(WORK REQUIRED)
In the entries below, the line with "text [59, 59, 818, 135]" marks the start. Return it and every following line exactly, ending with the last.

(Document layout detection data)
↓

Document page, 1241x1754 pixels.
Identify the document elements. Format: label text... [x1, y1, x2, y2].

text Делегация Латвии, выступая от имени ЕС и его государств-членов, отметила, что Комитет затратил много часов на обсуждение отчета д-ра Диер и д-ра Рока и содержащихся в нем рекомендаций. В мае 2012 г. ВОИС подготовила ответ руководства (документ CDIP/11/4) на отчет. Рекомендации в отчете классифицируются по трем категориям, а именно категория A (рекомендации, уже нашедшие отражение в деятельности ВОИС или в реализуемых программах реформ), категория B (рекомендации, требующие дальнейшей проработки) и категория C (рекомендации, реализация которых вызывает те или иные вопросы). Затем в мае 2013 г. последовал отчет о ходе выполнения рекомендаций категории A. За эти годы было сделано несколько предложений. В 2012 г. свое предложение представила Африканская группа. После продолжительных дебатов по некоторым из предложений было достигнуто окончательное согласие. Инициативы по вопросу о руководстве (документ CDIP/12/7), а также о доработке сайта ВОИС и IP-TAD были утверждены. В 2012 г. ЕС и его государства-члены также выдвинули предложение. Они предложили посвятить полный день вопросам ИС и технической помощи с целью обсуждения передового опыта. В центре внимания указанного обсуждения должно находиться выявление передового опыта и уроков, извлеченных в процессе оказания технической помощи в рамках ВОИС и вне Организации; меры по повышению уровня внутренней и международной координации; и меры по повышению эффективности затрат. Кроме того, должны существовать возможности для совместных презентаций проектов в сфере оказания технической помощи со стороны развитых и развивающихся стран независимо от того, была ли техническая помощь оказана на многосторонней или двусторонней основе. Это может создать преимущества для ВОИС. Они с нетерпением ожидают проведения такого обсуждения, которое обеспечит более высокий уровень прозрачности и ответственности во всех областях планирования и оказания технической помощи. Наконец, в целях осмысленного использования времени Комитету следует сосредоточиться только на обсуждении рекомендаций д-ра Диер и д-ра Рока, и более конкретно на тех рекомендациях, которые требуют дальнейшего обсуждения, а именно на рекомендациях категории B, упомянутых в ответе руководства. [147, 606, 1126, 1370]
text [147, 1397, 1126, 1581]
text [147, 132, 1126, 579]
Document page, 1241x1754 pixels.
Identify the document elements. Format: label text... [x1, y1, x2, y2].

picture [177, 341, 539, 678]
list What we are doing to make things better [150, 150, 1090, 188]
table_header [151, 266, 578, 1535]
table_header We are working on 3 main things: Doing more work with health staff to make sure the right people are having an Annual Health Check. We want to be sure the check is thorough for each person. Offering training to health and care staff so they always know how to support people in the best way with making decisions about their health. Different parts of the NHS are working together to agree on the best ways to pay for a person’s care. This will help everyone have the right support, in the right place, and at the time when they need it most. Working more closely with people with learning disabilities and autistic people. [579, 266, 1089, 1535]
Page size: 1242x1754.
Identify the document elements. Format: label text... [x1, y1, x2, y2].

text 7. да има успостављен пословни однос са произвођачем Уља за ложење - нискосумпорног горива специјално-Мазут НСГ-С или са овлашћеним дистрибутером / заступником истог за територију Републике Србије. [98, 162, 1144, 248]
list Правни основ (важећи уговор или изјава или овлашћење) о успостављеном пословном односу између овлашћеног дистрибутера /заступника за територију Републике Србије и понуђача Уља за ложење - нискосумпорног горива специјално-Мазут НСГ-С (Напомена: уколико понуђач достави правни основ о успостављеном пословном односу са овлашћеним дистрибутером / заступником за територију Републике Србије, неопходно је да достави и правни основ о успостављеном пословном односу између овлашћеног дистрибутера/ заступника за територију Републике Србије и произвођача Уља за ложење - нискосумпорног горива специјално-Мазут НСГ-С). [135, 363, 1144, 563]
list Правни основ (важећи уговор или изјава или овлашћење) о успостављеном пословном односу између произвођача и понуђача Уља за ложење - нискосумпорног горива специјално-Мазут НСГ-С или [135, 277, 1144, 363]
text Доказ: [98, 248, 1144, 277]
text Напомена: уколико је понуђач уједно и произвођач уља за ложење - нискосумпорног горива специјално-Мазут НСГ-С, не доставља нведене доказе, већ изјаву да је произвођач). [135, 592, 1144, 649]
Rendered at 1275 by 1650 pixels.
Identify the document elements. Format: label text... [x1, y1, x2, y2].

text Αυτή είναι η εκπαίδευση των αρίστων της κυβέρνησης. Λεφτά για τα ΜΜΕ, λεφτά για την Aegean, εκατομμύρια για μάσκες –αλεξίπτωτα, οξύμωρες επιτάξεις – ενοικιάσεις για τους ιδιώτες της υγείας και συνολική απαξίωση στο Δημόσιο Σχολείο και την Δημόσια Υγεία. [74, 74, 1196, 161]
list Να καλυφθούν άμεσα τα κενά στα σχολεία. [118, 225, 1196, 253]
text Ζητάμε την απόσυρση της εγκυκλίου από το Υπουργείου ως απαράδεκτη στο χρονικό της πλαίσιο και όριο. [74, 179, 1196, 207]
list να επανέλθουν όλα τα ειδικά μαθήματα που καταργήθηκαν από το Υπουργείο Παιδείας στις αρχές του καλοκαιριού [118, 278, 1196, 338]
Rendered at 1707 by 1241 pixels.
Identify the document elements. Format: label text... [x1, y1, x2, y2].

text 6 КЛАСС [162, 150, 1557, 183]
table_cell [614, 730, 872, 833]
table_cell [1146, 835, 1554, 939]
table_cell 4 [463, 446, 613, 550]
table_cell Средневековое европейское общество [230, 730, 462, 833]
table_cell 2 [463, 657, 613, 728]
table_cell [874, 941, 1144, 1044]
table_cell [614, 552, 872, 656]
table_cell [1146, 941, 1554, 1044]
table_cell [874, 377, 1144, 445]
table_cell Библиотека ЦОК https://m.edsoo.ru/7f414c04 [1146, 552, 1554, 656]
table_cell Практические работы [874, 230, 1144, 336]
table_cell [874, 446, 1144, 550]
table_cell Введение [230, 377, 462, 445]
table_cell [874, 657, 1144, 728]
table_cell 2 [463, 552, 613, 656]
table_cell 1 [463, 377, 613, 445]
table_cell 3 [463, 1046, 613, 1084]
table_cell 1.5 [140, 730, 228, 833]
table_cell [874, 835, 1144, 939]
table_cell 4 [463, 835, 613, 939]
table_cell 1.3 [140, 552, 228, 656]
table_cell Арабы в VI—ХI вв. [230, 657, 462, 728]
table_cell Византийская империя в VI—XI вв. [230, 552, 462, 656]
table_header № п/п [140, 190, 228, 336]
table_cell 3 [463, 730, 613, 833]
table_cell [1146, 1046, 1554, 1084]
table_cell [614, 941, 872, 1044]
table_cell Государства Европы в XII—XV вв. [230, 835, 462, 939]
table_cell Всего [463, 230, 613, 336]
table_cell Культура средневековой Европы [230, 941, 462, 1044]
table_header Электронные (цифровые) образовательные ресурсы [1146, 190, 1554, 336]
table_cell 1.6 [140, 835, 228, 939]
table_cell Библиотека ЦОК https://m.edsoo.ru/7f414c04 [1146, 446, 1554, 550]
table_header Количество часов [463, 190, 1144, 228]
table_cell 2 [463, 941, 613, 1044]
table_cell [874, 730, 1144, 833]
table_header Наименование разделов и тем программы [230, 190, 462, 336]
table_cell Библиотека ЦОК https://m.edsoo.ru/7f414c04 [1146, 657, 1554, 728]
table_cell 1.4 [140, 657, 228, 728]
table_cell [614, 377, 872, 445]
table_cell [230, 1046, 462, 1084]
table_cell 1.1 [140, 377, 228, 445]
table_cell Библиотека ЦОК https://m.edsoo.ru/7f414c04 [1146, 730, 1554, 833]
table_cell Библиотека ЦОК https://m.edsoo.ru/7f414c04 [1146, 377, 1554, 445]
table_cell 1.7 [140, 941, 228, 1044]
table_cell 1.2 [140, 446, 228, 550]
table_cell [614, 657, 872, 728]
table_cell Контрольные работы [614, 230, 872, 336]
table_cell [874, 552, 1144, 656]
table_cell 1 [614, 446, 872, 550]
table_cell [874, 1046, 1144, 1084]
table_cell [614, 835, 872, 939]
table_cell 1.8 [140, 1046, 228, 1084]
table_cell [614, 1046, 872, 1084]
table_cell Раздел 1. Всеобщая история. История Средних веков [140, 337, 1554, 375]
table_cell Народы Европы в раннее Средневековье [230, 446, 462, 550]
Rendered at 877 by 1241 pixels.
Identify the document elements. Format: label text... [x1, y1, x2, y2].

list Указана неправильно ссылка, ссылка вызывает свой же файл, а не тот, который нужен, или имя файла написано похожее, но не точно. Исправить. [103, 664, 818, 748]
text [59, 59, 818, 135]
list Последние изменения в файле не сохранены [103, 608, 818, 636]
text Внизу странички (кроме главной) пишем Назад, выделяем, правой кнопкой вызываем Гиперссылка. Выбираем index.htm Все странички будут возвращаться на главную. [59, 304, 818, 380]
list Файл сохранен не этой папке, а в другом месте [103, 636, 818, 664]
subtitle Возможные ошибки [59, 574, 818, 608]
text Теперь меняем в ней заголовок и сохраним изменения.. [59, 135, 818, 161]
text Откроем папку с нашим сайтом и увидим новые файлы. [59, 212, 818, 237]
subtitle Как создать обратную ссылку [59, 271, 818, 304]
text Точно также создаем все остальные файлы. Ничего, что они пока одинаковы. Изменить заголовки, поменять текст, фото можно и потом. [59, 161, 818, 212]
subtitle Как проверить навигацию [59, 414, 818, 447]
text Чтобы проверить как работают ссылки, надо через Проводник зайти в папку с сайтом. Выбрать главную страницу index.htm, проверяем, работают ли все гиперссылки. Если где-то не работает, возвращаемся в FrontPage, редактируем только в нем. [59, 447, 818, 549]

↑

(ANSWER BOX)
text [59, 59, 818, 135]
list Последние изменения в файле не сохранены [103, 608, 818, 636]
text Внизу странички (кроме главной) пишем Назад, выделяем, правой кнопкой вызываем Гиперссылка. Выбираем index.htm Все странички будут возвращаться на главную. [59, 304, 818, 380]
list Файл сохранен не этой папке, а в другом месте [103, 636, 818, 664]
subtitle Возможные ошибки [59, 574, 818, 608]
text Теперь меняем в ней заголовок и сохраним изменения.. [59, 135, 818, 161]
text Откроем папку с нашим сайтом и увидим новые файлы. [59, 212, 818, 237]
subtitle Как создать обратную ссылку [59, 271, 818, 304]
text Точно также создаем все остальные файлы. Ничего, что они пока одинаковы. Изменить заголовки, поменять текст, фото можно и потом. [59, 161, 818, 212]
subtitle Как проверить навигацию [59, 414, 818, 447]
text Чтобы проверить как работают ссылки, надо через Проводник зайти в папку с сайтом. Выбрать главную страницу index.htm, проверяем, работают ли все гиперссылки. Если где-то не работает, возвращаемся в FrontPage, редактируем только в нем. [59, 447, 818, 549]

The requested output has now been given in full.